Key Challenge: Clients cannot share raw data (privacy constraints), there is no unified label standard (heterogeneous labels), and the global number of clusters is unknown. Neither conventional centralized training nor existing federated methods can simultaneously satisfy all these constraints.

Goal: Design a privacy-preserving federated clustering algorithm capable of inferring \(K\) and training mixture models without prior knowledge of the global cluster count.

Key Insight: Combine EM with uncertainty sets—after the M-step, each client computes an uncertainty radius defined as the maximum perturbation range that does not cause a decrease in likelihood; the server then uses the intersection of uncertainty sets to detect cluster overlap.

Core Idea: Use the intersection of likelihood-nondecreasing uncertainty sets around EM maximizers to identify cross-client cluster overlap, thereby enabling federated clustering without prior knowledge of the global \(K\).

Method¶

Overall Architecture¶

FedGEM consists of two phases: (1) an iterative collaborative training phase—clients perform local EM and compute uncertainty sets, while the server aggregates parameters using set intersections; (2) a final aggregation phase—the server merges converged cluster estimates and infers the global \(K\).

Key Designs¶

Client Computation: EM Step + Uncertainty Sets
Function: Each client runs EM on its local data and computes an uncertainty set radius for each mixture component.
Mechanism: The uncertainty set \(\mathcal{U}_{k_g}\) is a Euclidean ball centered at the M-step maximizer with radius \(\sqrt{\varepsilon_{k_g}}\), obtained by solving an optimization problem such that any iterate within the ball does not decrease the expected complete-data log-likelihood. For isotropic GMMs, this radius problem admits a closed-form solution via a doubly convex two-dimensional reformulation.
Design Motivation: The uncertainty set characterizes the range of parameter perturbation that still guarantees algorithmic non-degradation; its size reflects estimation precision. Clients only need to transmit center-radius pairs, which are far smaller than raw data, thereby preserving privacy.
Server Aggregation: Uncertainty Set Intersection Detection
Function: Identify cluster overlap by checking whether uncertainty sets of components from different clients intersect.
Mechanism: If \(\|M_{k_g} - M_{k_{g'}}\|_2 \leq \sqrt{\varepsilon_{k_g}} + \sqrt{\varepsilon_{k_{g'}}}\), the two components are assigned to the same super-cluster.
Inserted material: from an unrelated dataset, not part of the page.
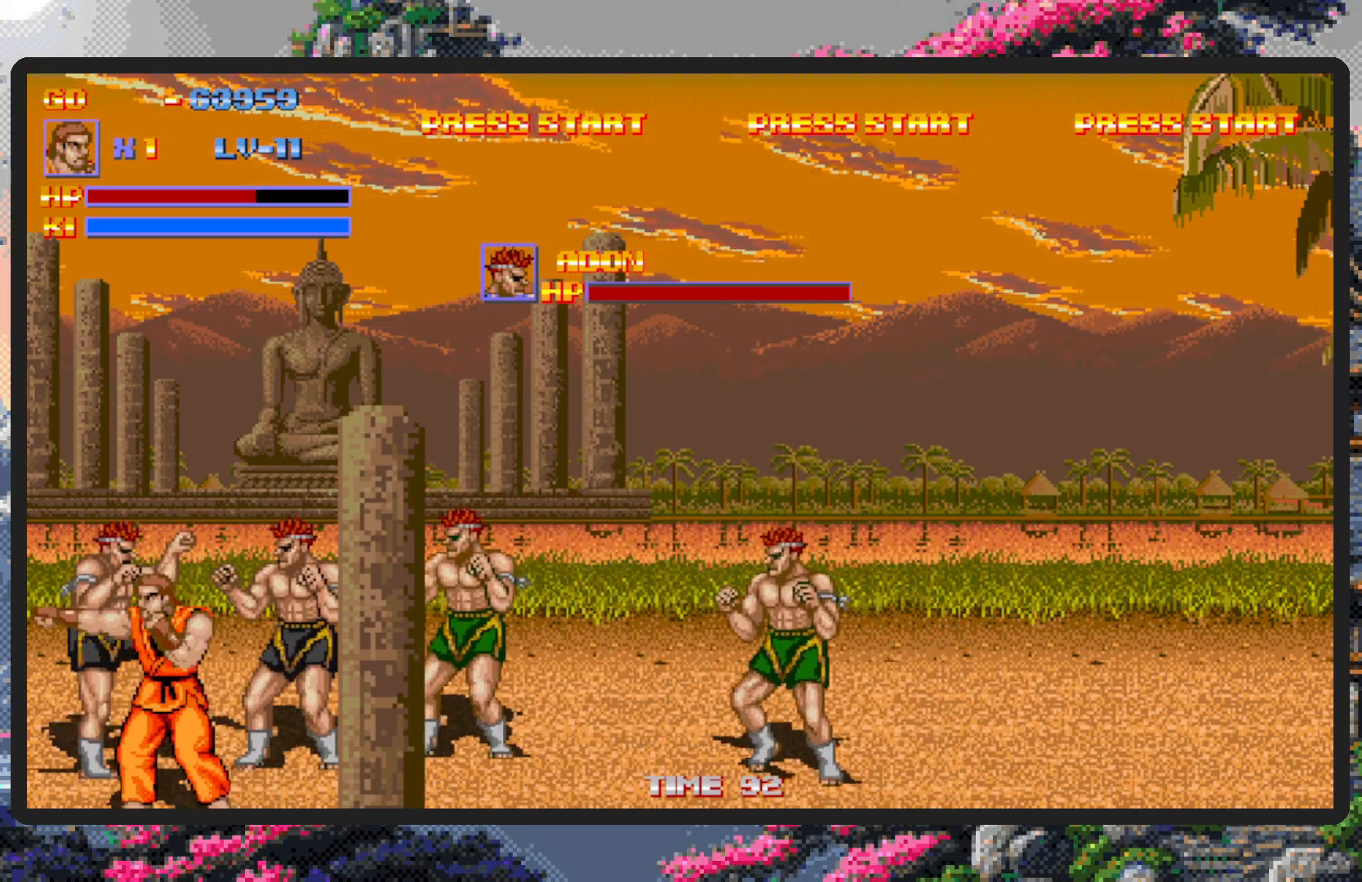
{"dt_ms": 501, "buttons": []}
During collaborative training, the optimal vector \(\nu^*\) lying within the intersection is computed to update parameters; during final aggregation, estimates within the same super-cluster are directly merged.
Design Motivation: Set intersection provides a purely geometric, closed-form mechanism for detecting cross-client cluster correspondence, eliminating the need to share raw data or large arrays.
Convergence Guarantees
Function: Prove that under standard assumptions, the algorithm converges in probability to a neighborhood of the true parameters and correctly estimates the global \(K\).
Mechanism: Using the first-order stationarity (FOS) condition, the GEM iterates are shown to converge to a \(\frac{1}{1-\beta/\lambda}\epsilon^{\text{unif}}\) neighborhood of the true parameters \(\theta^*\). It is further proved that when the final aggregation radius is set to \(\epsilon^{\text{unif}}\) and does not exceed \(R_{\min}/4\), the algorithm correctly infers \(K\).
Design Motivation: The theoretical guarantee is one of the core contributions of this work, elevating the algorithm beyond a heuristic to one with rigorous convergence rates.

Loss & Training¶

The framework naturally optimizes the log-likelihood under the EM paradigm. Uncertainty set radii are obtained by solving constrained optimization problems. Under the isotropic GMM setting, low-complexity feasible algorithms are provided.

Key Experimental Results¶

Main Results¶

Dataset	FedGEM (ARI)	AFCL (ARI)	DP-GMM (ARI)	GMM (known K)	Est. K (true K)
MNIST	0.355±.064	0.137±.055	0.326±.080	0.287±.067	14.7 (10)
FMNIST	0.415±.022	0.143±.019	0.332±.069	0.385±.023	12.3 (10)
CIFAR-10	0.058±.008	0.022±.007	0.032±.017	0.402±.022	33.7 (10)
Abalone	0.128±.030	0.091±.022	0.061±.018	0.096±.028	4.5 (3)

Ablation Study¶

Configuration	ARI (Synthetic)	Notes
Centralized EM	~0.95	Upper bound
FedGEM	~0.90	Close to centralized
AFCL	~0.50	Significantly behind
k-FED (known K)	~0.85	Requires known K

Key Findings¶

FedGEM consistently outperforms AFCL—the only competing method that does not require prior knowledge of \(K\)—across all datasets, and in some cases even surpasses methods that assume \(K\) is known.
On non-Gaussian datasets such as CIFAR-10, the number of clusters is substantially overestimated (33.7 vs. 10), revealing limitations of the isotropic GMM assumption on complex data.
FedGEM scales well; its performance degradation with increasing problem size is notably smaller than that of competing methods.
Reasonable performance is maintained on real-world datasets even when Gaussian assumptions are violated.

Highlights & Insights¶

Elegant design of uncertainty sets: The property of GEM that allows inexact M-steps is repurposed as a tool for cross-client cluster matching—theoretically elegant and practically efficient. The radius naturally reflects estimation precision, shrinking as precision improves.
Closed-form aggregation: The server requires only simple distance comparisons and linear operations, with no iterative optimization, yielding high computational efficiency.
Theoretical completeness: The convergence proof chain progresses rigorously from general mixture models to isotropic GMMs, with each step well-justified.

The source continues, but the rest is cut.